-- WHAT YOU NEED TO DO --
This exercise asks for every line of the material that includes the word "に変換する".

-- EXERCISE MATERIALS --
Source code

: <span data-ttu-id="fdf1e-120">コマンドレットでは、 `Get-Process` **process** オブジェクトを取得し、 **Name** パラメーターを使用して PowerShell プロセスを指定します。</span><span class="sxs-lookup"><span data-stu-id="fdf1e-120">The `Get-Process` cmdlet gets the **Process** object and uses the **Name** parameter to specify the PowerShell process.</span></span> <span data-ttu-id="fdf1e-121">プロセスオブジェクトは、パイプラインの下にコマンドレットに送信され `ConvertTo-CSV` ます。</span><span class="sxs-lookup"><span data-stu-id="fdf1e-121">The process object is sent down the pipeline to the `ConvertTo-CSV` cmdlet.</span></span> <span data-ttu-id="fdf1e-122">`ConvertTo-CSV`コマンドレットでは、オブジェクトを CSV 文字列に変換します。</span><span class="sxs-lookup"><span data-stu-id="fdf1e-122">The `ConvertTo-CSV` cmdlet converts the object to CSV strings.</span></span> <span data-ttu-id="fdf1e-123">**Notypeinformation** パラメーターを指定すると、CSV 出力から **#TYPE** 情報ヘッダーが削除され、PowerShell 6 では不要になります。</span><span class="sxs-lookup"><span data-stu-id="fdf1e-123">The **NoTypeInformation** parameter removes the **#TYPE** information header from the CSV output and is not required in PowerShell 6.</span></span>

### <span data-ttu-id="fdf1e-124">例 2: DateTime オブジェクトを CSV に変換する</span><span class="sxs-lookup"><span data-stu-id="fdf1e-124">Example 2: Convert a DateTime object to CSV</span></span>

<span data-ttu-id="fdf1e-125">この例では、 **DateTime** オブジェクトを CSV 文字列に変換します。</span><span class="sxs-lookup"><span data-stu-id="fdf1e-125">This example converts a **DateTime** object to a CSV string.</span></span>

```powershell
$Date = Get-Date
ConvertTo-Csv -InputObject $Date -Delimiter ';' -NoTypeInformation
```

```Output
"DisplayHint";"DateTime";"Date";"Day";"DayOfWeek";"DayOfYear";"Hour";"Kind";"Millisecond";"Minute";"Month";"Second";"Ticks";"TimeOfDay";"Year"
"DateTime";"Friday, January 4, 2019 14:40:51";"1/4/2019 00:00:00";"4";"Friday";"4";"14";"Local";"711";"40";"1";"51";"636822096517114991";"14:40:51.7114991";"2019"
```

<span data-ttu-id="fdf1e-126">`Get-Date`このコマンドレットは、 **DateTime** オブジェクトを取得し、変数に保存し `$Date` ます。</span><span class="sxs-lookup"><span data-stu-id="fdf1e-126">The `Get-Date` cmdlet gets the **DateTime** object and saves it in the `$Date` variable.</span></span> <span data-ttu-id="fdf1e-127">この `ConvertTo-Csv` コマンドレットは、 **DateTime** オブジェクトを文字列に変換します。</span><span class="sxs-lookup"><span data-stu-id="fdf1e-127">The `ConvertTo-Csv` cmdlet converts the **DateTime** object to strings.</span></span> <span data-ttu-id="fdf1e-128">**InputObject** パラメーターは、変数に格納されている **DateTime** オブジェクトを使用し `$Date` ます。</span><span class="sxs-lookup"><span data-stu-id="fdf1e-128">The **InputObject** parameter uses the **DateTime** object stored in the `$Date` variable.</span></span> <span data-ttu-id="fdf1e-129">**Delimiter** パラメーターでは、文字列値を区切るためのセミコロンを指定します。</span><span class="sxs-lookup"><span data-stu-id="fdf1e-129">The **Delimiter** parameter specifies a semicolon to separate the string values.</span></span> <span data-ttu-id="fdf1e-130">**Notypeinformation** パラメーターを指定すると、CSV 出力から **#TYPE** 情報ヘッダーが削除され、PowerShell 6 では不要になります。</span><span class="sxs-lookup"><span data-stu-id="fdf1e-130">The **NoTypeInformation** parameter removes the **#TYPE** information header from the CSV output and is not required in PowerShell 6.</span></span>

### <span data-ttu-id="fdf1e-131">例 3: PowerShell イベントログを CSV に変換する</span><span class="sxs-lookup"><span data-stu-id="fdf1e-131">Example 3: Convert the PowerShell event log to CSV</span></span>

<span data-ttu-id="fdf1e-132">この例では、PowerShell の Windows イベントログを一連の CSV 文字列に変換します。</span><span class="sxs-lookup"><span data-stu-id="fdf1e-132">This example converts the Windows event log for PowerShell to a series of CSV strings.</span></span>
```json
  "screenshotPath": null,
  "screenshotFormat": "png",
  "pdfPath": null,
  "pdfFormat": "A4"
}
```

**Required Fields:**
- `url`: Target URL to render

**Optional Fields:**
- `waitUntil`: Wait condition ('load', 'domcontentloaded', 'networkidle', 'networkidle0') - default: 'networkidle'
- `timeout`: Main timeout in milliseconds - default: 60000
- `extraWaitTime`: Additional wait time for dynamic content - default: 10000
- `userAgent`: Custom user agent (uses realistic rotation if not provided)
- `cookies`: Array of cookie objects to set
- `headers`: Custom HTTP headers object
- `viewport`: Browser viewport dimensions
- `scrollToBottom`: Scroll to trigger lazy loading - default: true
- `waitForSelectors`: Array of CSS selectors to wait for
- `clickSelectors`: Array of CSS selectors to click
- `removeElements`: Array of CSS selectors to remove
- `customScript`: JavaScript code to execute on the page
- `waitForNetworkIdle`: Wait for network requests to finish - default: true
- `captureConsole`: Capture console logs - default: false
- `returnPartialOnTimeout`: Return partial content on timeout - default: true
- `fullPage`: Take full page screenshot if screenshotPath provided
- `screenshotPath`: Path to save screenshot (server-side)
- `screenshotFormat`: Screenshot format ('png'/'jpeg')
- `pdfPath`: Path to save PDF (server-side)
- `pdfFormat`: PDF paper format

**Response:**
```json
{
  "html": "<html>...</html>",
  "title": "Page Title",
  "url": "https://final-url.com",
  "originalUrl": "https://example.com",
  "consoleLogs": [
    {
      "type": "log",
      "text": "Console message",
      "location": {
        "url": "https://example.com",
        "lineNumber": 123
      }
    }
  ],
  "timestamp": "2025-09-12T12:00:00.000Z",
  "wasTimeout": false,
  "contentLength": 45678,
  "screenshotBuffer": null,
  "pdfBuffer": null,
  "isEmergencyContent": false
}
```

-- SOLVED EXERCISE --
### <span data-ttu-id="fdf1e-124">例 2: DateTime オブジェクトを CSV に変換する</span><span class="sxs-lookup"><span data-stu-id="fdf1e-124">Example 2: Convert a DateTime object to CSV</span></span>
### <span data-ttu-id="fdf1e-131">例 3: PowerShell イベントログを CSV に変換する</span><span class="sxs-lookup"><span data-stu-id="fdf1e-131">Example 3: Convert the PowerShell event log to CSV</span></span>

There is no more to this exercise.